STORED DATA: Begin
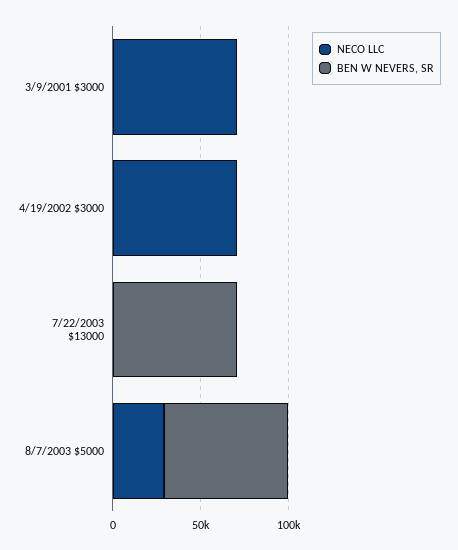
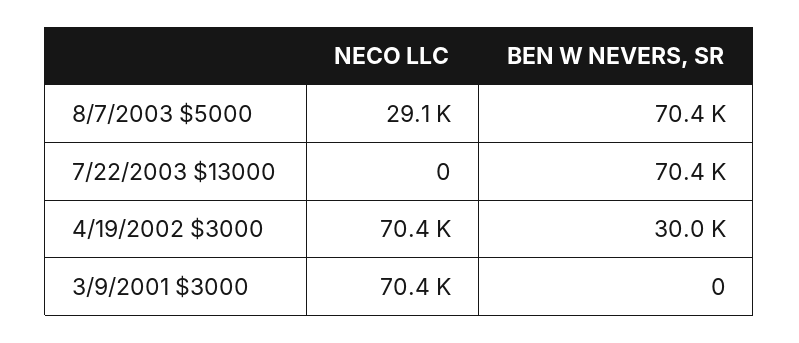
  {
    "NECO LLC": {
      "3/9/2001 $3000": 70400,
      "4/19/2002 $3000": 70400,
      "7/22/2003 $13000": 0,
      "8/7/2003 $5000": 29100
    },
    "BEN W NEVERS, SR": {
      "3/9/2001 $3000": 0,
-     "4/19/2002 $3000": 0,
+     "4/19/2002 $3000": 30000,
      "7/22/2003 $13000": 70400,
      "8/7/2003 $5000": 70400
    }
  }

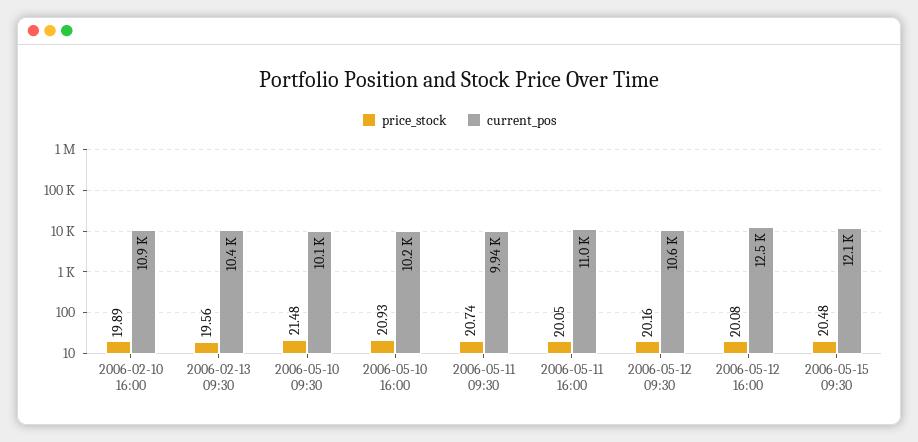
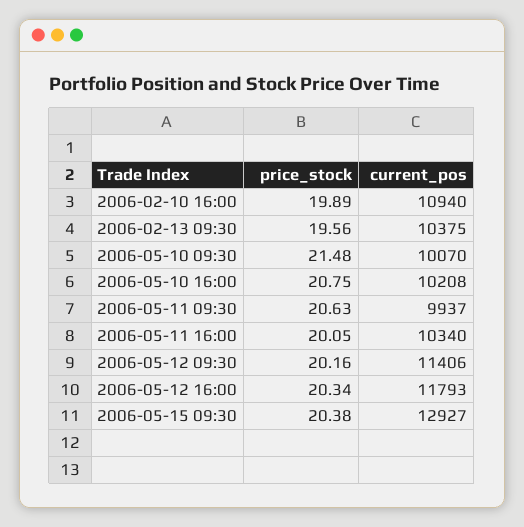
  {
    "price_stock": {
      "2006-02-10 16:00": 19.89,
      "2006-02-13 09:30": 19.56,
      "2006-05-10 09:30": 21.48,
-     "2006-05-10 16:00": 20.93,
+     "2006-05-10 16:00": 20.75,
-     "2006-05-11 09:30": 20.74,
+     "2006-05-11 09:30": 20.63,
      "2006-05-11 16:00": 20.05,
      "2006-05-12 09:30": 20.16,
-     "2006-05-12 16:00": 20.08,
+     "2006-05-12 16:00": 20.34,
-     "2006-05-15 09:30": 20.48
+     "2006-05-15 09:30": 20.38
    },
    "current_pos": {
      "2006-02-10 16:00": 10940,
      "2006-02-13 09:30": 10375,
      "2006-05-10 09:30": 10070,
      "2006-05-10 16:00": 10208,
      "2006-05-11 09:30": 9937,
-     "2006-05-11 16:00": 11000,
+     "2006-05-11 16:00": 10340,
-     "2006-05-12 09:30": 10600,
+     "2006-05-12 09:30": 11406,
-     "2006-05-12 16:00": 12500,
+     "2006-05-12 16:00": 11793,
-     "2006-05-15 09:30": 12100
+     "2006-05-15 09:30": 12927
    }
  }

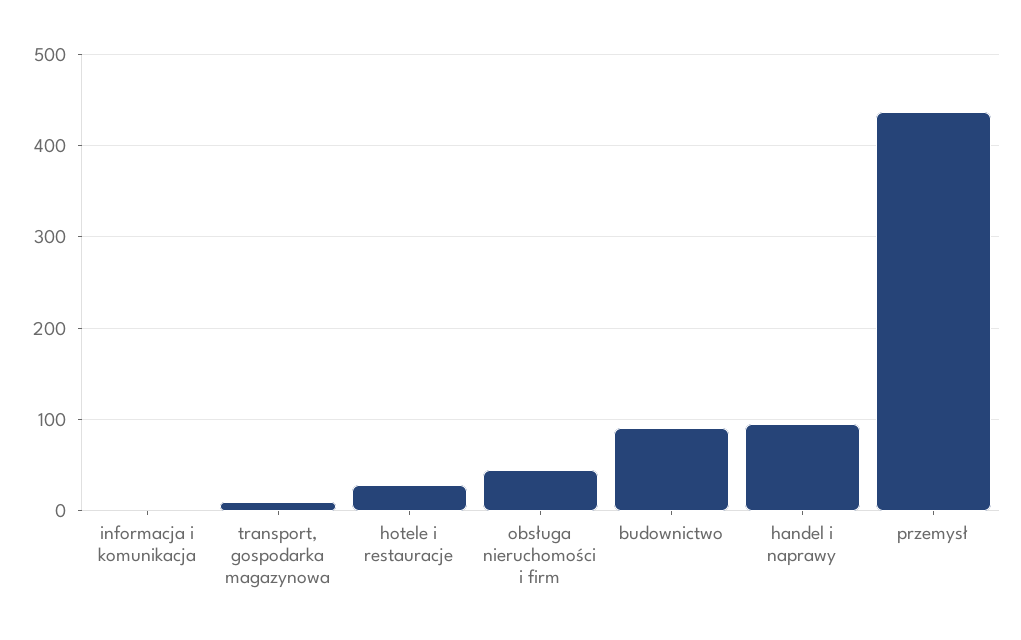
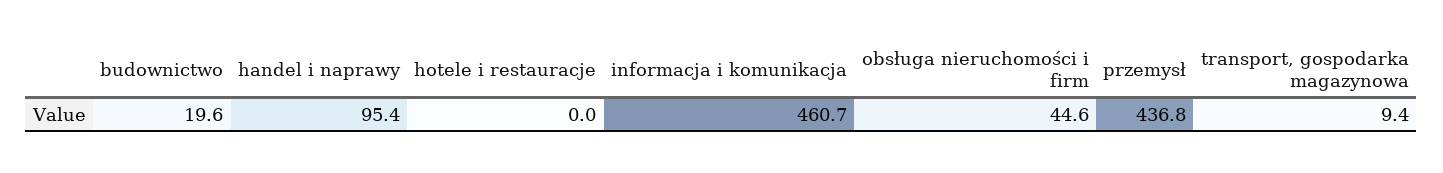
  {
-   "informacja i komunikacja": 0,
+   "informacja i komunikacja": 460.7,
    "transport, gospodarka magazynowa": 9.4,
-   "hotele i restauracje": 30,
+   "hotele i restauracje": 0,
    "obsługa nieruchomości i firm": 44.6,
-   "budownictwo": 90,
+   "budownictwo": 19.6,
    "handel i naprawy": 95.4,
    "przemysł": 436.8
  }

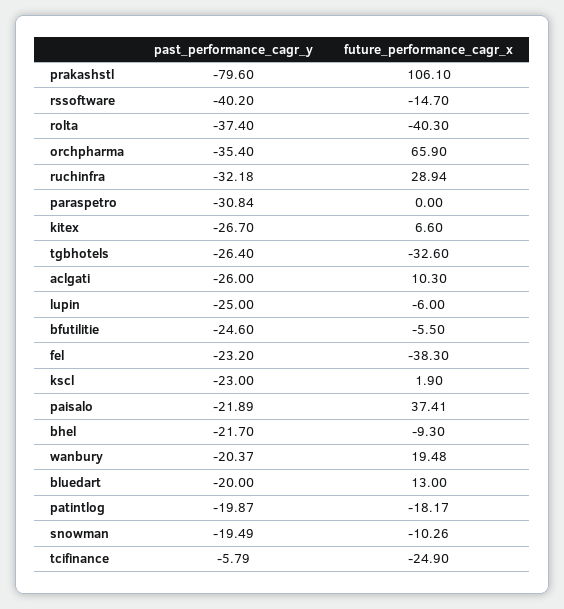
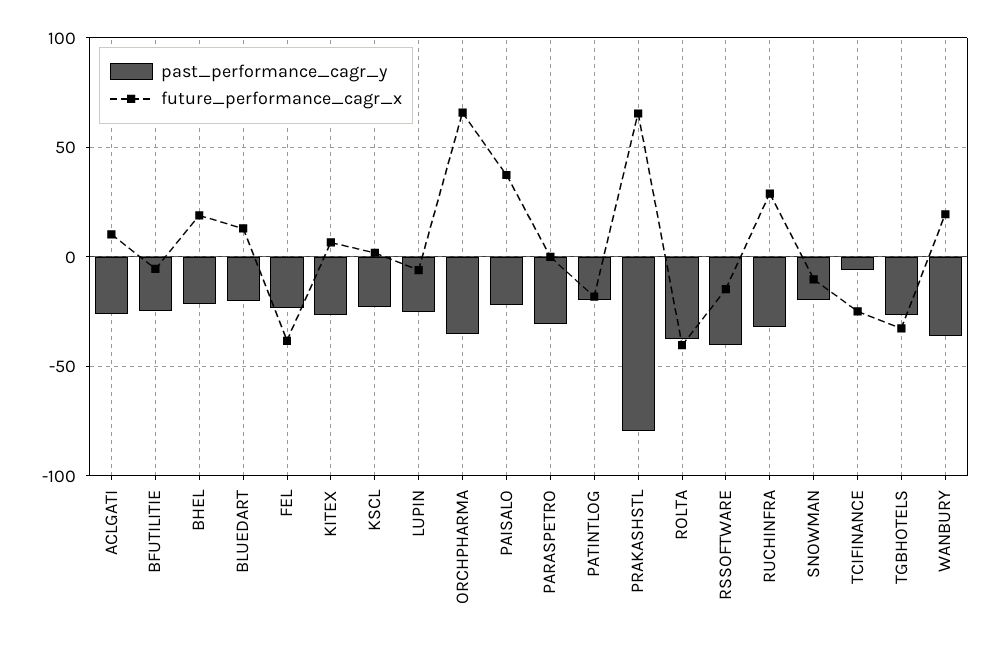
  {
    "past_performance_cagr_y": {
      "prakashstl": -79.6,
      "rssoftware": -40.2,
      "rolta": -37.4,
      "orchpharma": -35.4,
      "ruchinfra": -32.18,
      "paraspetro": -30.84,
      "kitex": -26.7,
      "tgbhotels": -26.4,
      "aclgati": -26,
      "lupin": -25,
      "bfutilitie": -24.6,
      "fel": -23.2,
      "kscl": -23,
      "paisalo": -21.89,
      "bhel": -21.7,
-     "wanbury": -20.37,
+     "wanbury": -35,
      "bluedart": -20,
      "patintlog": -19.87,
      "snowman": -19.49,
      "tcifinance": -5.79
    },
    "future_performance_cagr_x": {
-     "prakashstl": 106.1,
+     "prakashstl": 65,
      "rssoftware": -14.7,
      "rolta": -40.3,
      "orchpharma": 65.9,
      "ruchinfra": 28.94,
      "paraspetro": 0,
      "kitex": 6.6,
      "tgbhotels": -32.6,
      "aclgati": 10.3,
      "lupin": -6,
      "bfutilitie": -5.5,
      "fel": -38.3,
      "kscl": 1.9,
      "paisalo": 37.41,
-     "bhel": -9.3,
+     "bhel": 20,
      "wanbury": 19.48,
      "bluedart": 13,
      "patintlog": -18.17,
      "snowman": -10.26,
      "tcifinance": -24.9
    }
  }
STORED DATA: End
STORED DATA: Begin
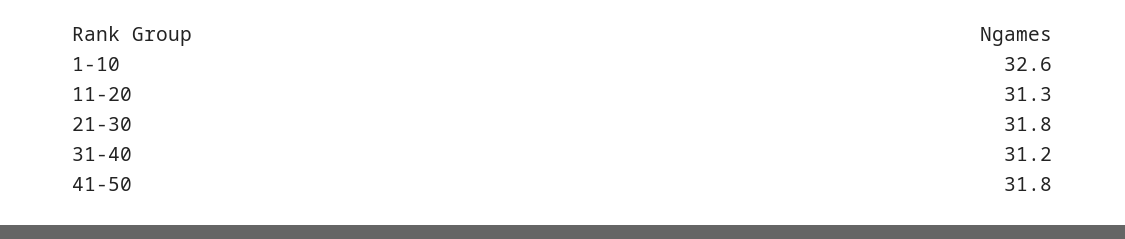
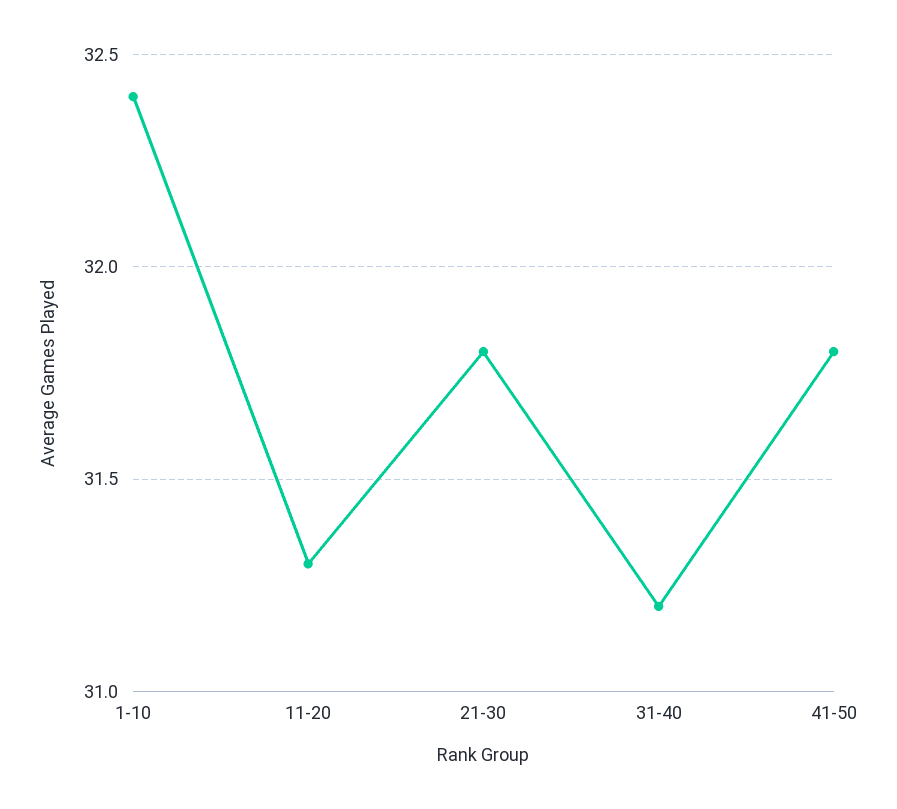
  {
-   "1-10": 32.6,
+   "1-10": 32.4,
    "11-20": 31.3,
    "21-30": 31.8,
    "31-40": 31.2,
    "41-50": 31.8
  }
STORED DATA: End
STORED DATA: Begin
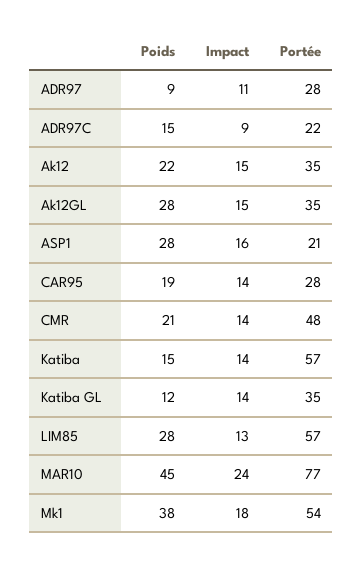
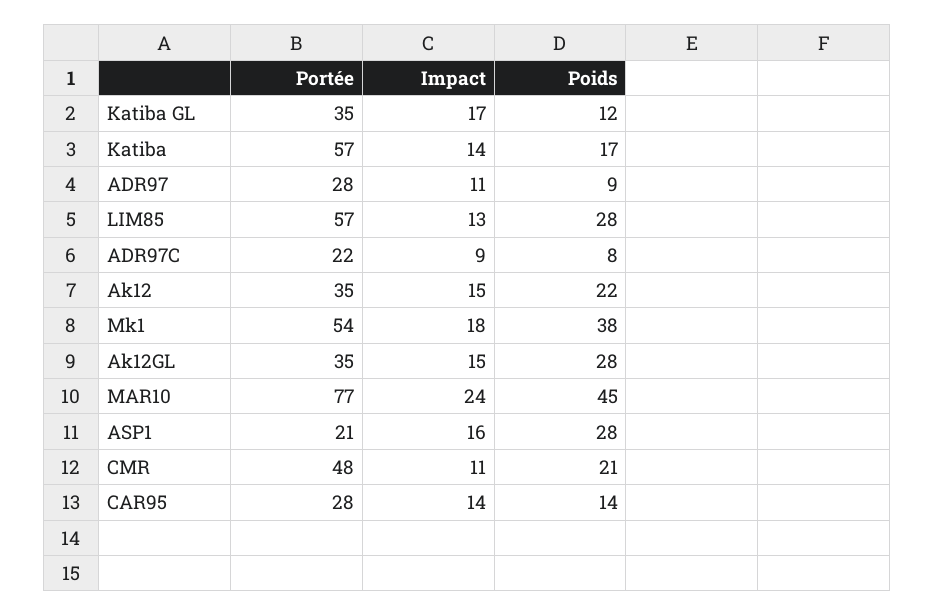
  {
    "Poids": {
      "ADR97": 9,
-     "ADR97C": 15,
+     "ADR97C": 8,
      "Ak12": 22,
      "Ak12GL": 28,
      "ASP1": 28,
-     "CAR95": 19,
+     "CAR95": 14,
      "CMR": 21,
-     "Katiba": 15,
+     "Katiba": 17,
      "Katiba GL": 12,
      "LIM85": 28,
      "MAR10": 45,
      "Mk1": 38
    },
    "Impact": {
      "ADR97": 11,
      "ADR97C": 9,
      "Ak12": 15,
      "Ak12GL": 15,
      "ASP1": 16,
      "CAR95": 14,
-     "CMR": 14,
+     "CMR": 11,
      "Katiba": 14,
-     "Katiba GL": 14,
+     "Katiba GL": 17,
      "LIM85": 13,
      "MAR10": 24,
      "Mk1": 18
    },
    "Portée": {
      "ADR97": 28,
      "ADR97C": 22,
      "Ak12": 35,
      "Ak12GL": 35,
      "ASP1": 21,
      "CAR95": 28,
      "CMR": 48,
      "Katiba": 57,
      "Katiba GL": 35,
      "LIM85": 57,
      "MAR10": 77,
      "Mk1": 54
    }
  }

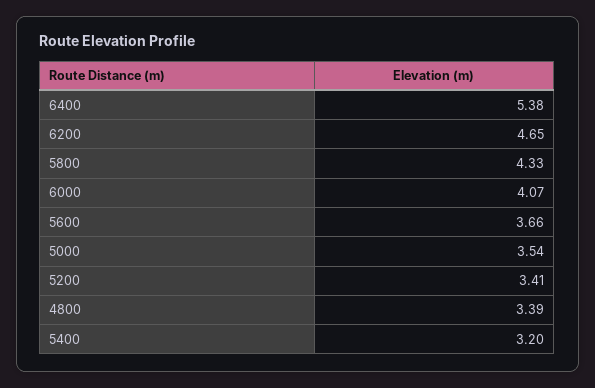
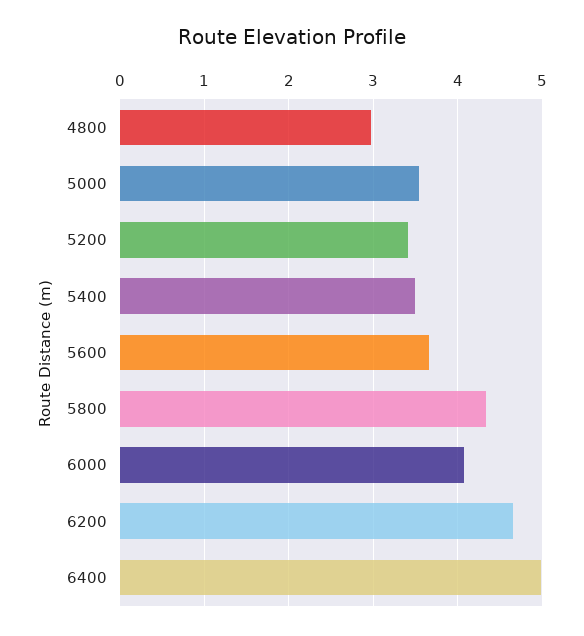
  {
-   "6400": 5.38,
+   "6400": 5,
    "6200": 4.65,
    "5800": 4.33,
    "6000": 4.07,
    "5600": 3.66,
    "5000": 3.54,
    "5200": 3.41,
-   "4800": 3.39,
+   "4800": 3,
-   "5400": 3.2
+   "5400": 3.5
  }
STORED DATA: End
__PROBLEM REQUIREMENTS__
Search the records for lines holding the word "wanbury", then copy each line you find.

__FINAL ANSWER__
-     "wanbury": -20.37,
+     "wanbury": -35,
      "wanbury": 19.48,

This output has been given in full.